*** Opening of DATA ***

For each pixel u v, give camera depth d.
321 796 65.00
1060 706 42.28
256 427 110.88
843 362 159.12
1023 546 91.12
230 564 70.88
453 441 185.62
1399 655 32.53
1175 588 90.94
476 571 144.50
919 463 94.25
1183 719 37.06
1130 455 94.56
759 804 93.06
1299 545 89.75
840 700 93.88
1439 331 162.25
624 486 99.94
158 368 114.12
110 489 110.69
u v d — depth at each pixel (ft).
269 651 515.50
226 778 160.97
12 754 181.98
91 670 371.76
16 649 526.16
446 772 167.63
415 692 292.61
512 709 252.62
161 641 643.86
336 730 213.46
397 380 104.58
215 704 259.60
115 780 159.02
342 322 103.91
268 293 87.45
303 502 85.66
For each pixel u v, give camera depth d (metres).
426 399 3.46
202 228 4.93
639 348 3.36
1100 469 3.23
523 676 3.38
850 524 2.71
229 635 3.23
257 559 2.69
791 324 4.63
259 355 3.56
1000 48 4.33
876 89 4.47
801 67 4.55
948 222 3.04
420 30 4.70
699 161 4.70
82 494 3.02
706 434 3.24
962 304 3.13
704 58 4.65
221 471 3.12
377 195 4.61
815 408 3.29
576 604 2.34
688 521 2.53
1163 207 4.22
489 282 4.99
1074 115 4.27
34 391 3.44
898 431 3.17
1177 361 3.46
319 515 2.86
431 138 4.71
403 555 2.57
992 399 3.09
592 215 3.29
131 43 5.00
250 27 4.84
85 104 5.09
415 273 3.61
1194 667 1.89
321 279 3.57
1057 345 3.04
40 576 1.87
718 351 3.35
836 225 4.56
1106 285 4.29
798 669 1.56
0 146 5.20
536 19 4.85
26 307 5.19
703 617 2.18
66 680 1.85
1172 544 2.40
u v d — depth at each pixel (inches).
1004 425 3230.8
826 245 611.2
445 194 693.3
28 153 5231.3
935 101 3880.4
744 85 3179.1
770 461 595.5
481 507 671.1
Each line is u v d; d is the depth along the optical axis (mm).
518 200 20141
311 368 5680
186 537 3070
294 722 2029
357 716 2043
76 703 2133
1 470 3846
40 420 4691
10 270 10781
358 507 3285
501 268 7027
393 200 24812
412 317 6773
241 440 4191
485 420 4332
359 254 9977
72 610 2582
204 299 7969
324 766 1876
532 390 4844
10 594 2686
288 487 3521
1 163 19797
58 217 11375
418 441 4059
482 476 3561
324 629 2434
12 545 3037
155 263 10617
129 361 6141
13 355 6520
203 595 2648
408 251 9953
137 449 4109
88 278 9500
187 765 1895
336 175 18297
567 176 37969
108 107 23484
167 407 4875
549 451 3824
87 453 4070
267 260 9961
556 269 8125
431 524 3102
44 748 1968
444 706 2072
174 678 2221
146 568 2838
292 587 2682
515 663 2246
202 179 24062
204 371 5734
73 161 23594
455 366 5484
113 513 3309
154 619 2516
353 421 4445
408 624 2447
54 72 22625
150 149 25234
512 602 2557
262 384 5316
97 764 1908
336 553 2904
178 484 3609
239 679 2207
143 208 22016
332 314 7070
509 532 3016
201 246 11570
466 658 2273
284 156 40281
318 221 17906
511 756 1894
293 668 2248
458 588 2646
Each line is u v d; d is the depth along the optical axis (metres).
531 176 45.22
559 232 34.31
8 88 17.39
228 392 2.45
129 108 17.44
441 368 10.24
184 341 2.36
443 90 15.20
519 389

*** Close of DATA ***

• _EXERCISE_
Reproduce, exactly as they stand in the data above, the lines from the one that holds "1100 469 3.23" to the one that holds "1106 285 4.29", inclusive.

• _SOLUTION FOR THIS EXERCISE_
1100 469 3.23
523 676 3.38
850 524 2.71
229 635 3.23
257 559 2.69
791 324 4.63
259 355 3.56
1000 48 4.33
876 89 4.47
801 67 4.55
948 222 3.04
420 30 4.70
699 161 4.70
82 494 3.02
706 434 3.24
962 304 3.13
704 58 4.65
221 471 3.12
377 195 4.61
815 408 3.29
576 604 2.34
688 521 2.53
1163 207 4.22
489 282 4.99
1074 115 4.27
34 391 3.44
898 431 3.17
1177 361 3.46
319 515 2.86
431 138 4.71
403 555 2.57
992 399 3.09
592 215 3.29
131 43 5.00
250 27 4.84
85 104 5.09
415 273 3.61
1194 667 1.89
321 279 3.57
1057 345 3.04
40 576 1.87
718 351 3.35
836 225 4.56
1106 285 4.29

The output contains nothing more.